* Text for analysis:
Love your mag. I’ve got a tale, first posted on rec.boats.paddle, that might fit in with your genre of dumb-ass adventures. If you’re interested, feel free to use it. If not, please don’t abuse me too much.
Myron ‘riverman’ Buck
The PRELUDE:
I was guiding a 6 day Bonaventure trip for Sunrise County Canoe, with the usual client handful of about 9 husband/wives, experienced and novice paddlers, and a few mid-20s ‘young-uns’. The other worker on the trip was an 18 yr old ‘sherpa’ assistant from California who was marginally helpful, as he was working without pay. But he was good company, and told funny jokes which helped keep things lively.

* Records:

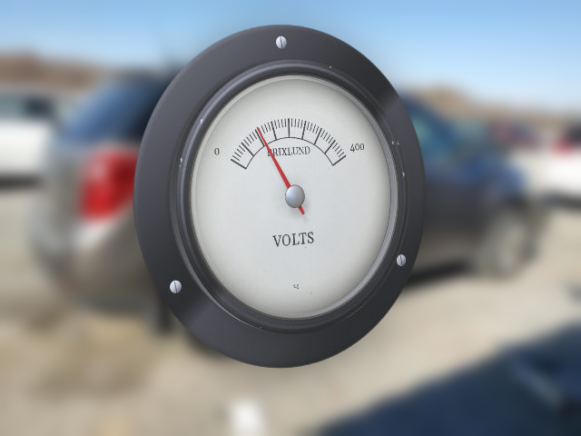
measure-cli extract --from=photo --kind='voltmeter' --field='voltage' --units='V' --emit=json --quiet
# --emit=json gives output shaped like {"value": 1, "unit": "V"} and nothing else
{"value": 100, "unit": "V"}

...

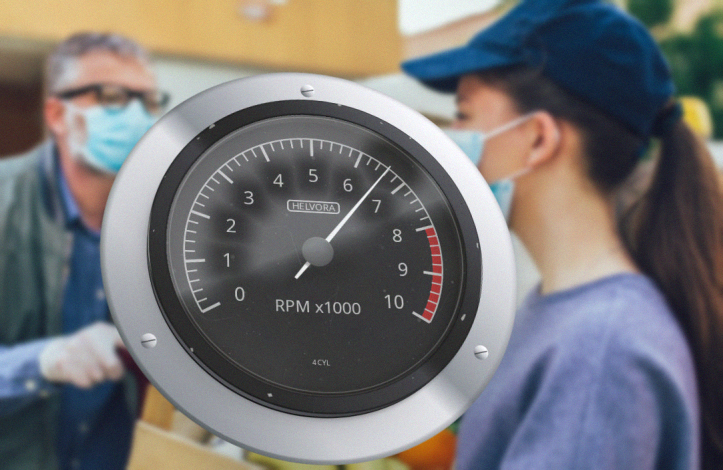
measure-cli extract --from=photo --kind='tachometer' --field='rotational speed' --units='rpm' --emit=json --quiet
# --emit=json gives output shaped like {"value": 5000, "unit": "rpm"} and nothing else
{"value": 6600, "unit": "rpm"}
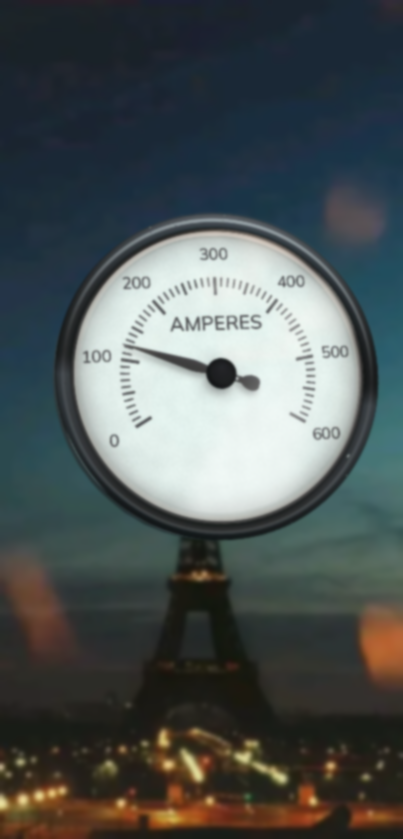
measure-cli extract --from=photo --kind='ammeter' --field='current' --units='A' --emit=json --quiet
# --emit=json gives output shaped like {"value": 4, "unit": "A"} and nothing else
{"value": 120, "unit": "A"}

* Questions on the material:
**1)** Decide whether each statement agrees with the Bonaventure trip text, and answer yes or no, quoting the deciding words: (a) The tale first appeared on rec.boats.paddle. (b) The assistant on the trip was paid for his work. (c) The Bonaventure trip lasted six days.
**2)** According to the Bonaventure trip text, which company was the trip guided for?

* Answers by item:
**1)**
(a) Yes: "first posted on rec.boats.paddle"
(b) No: "as he was working without pay"
(c) Yes: "guiding a 6 day Bonaventure trip"

**2)** Sunrise County Canoe